◆ Data section ◆
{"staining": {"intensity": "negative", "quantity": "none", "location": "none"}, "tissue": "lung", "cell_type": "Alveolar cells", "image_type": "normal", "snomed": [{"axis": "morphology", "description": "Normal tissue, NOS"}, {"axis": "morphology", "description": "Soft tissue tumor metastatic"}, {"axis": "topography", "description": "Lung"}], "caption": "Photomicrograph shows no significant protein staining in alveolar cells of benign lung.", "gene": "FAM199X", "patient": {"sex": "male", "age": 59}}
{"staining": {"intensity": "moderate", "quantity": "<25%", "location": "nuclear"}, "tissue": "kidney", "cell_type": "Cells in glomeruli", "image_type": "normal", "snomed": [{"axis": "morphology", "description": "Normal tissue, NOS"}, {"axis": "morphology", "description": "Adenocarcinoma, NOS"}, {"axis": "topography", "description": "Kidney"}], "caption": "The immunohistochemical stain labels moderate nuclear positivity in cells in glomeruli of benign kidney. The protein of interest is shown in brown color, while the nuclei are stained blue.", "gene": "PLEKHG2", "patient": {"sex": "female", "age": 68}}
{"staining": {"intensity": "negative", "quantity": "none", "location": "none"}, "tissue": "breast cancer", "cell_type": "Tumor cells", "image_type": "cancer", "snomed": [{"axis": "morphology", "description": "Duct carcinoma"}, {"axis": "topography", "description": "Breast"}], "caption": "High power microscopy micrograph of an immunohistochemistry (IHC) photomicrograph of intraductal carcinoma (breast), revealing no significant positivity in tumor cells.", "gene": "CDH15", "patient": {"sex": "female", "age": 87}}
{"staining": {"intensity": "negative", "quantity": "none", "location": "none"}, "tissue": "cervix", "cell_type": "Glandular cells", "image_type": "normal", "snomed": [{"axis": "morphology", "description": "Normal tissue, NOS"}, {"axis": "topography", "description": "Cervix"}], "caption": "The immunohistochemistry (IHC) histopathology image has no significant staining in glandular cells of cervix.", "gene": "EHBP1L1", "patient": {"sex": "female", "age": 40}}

◆ Exercise ◆
Select and copy every line of the listing with the word "immunohistochemistry".

◆ Solved exercise ◆
{"staining": {"intensity": "negative", "quantity": "none", "location": "none"}, "tissue": "breast cancer", "cell_type": "Tumor cells", "image_type": "cancer", "snomed": [{"axis": "morphology", "description": "Duct carcinoma"}, {"axis": "topography", "description": "Breast"}], "caption": "High power microscopy micrograph of an immunohistochemistry (IHC) photomicrograph of intraductal carcinoma (breast), revealing no significant positivity in tumor cells.", "gene": "CDH15", "patient": {"sex": "female", "age": 87}}
{"staining": {"intensity": "negative", "quantity": "none", "location": "none"}, "tissue": "cervix", "cell_type": "Glandular cells", "image_type": "normal", "snomed": [{"axis": "morphology", "description": "Normal tissue, NOS"}, {"axis": "topography", "description": "Cervix"}], "caption": "The immunohistochemistry (IHC) histopathology image has no significant staining in glandular cells of cervix.", "gene": "EHBP1L1", "patient": {"sex": "female", "age": 40}}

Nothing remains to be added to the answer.